§ The problem:
Copy the result of filtering the entries below for lines that include the string "plist".

***** Record excerpts *****

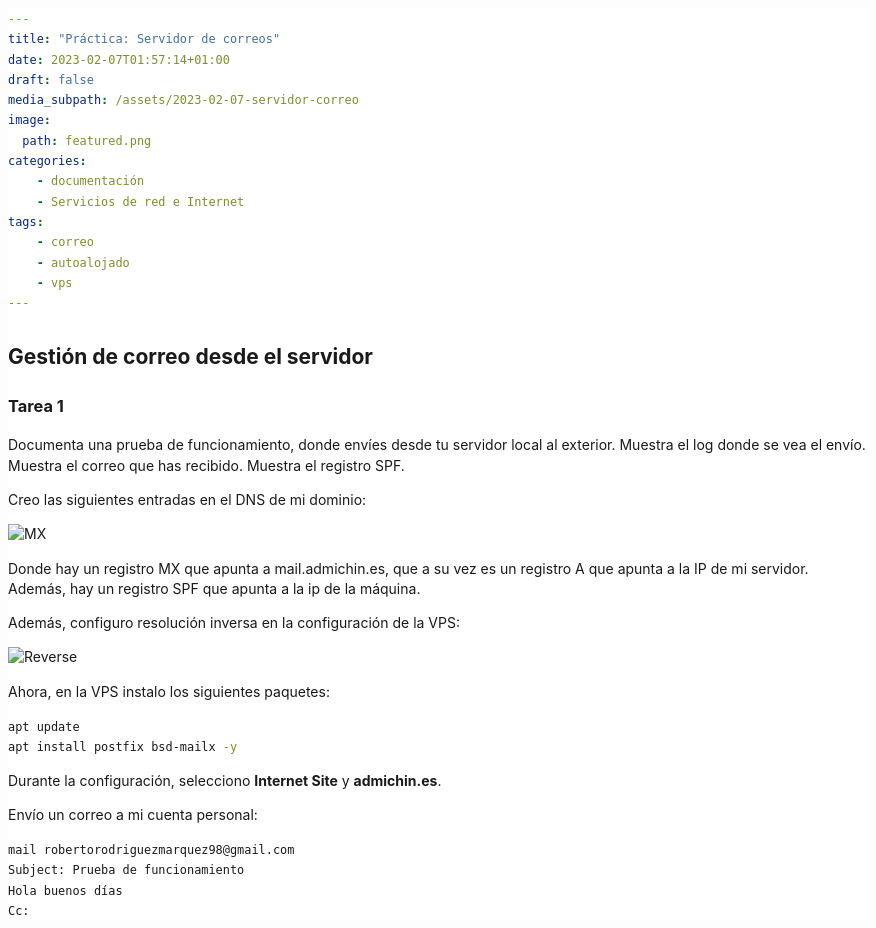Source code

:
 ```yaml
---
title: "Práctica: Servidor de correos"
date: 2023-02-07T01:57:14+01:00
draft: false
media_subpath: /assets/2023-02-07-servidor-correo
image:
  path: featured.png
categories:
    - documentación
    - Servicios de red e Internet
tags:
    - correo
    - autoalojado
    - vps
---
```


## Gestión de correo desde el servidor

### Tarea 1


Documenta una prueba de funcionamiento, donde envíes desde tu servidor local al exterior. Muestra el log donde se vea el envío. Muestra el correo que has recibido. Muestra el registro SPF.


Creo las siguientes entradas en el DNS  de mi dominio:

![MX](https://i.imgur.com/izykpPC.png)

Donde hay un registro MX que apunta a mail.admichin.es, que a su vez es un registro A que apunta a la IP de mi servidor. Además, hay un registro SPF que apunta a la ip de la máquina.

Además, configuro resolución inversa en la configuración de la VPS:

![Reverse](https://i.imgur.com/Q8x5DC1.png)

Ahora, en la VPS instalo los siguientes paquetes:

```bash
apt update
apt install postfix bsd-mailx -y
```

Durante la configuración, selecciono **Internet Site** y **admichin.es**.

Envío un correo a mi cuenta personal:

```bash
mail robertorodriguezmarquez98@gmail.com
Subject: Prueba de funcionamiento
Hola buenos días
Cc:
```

*****
***** Record excerpts *****

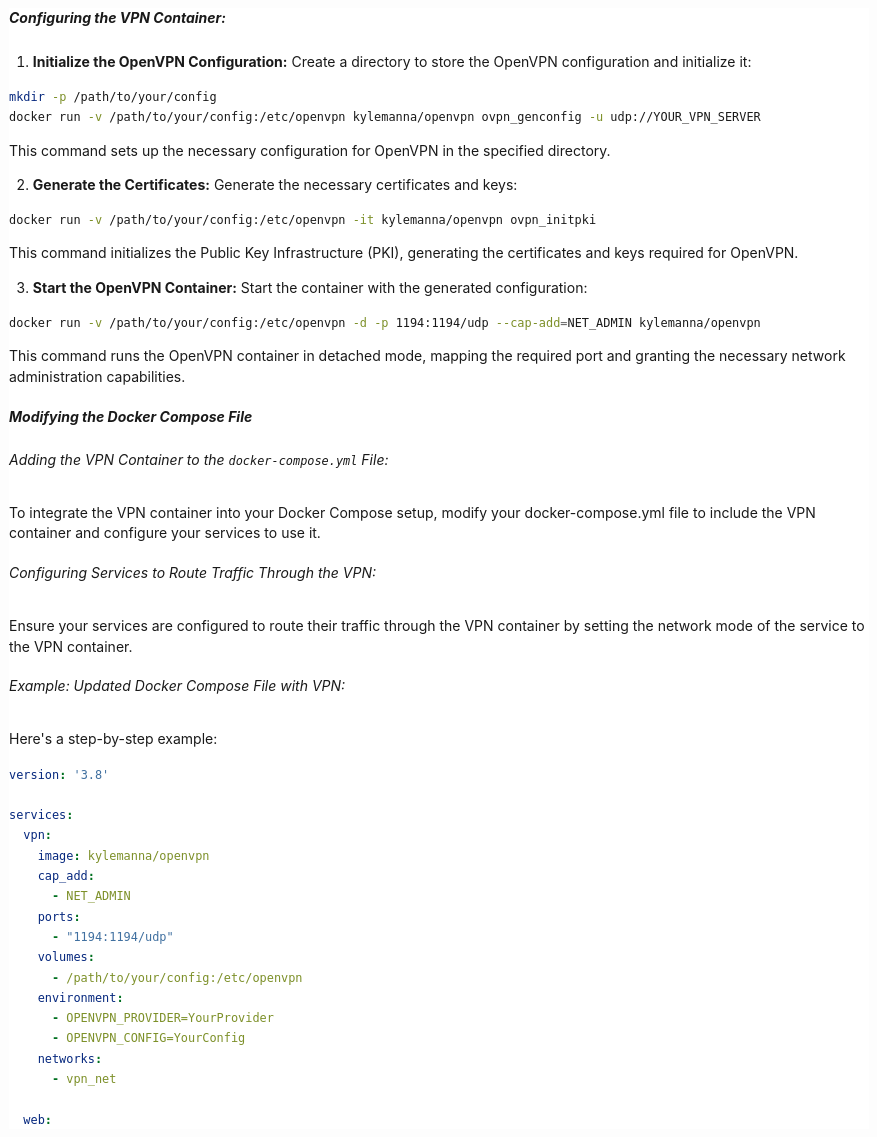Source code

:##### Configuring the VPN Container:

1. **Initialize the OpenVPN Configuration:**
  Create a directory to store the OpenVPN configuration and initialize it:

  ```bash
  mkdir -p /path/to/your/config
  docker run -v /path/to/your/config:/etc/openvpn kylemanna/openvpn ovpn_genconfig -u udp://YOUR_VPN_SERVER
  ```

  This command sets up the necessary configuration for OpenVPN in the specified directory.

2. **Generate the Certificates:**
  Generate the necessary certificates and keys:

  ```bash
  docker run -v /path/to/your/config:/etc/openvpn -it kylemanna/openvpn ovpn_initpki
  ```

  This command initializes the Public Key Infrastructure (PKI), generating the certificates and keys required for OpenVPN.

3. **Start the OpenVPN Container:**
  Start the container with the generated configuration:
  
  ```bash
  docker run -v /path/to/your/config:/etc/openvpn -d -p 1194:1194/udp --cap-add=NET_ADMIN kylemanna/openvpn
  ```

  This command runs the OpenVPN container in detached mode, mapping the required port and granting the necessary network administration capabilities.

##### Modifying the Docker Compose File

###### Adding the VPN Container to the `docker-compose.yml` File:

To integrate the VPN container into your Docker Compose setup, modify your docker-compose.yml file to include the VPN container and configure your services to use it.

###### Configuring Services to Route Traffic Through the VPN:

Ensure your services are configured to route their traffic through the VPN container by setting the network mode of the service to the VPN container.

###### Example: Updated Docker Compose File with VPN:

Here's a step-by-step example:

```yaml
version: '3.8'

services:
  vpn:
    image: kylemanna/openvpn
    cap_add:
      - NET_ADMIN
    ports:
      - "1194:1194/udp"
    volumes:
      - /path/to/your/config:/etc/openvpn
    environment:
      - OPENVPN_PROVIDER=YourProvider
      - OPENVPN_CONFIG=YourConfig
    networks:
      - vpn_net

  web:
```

*****
***** Record excerpts *****

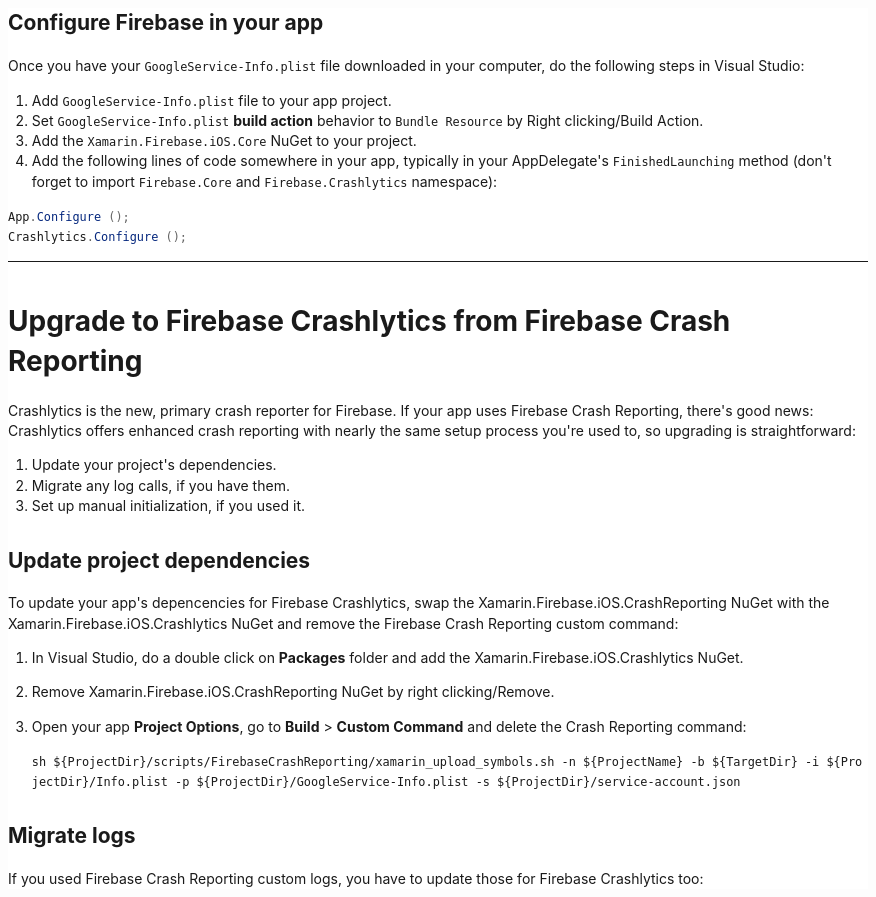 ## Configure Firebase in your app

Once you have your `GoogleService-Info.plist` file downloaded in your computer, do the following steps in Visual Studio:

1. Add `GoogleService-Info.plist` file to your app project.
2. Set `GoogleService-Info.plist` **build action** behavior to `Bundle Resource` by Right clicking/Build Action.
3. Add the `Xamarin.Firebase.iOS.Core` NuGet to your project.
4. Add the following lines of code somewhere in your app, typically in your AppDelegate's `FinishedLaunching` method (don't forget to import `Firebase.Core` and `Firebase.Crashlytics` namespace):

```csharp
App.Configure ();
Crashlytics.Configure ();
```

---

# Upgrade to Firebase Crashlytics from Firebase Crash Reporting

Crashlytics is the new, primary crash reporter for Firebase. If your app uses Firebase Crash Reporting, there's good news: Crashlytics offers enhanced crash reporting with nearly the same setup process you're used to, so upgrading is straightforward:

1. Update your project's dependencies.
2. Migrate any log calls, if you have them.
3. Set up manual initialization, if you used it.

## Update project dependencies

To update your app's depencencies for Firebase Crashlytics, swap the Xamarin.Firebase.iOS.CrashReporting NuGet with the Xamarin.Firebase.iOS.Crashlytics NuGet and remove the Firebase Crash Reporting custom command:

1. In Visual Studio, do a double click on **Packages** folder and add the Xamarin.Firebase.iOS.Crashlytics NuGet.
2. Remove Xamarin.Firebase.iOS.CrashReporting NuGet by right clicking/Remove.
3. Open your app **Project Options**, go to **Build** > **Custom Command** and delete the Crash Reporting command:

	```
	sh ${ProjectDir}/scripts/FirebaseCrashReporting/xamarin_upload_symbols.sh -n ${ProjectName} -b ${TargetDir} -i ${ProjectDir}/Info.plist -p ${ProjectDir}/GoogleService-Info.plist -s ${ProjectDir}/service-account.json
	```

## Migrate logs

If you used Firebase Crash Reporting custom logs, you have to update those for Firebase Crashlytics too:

*****

§ Answer space:
Once you have your `GoogleService-Info.plist` file downloaded in your computer, do the following steps in Visual Studio:
1. Add `GoogleService-Info.plist` file to your app project.
2. Set `GoogleService-Info.plist` **build action** behavior to `Bundle Resource` by Right clicking/Build Action.
	sh ${ProjectDir}/scripts/FirebaseCrashReporting/xamarin_upload_symbols.sh -n ${ProjectName} -b ${TargetDir} -i ${ProjectDir}/Info.plist -p ${ProjectDir}/GoogleService-Info.plist -s ${ProjectDir}/service-account.json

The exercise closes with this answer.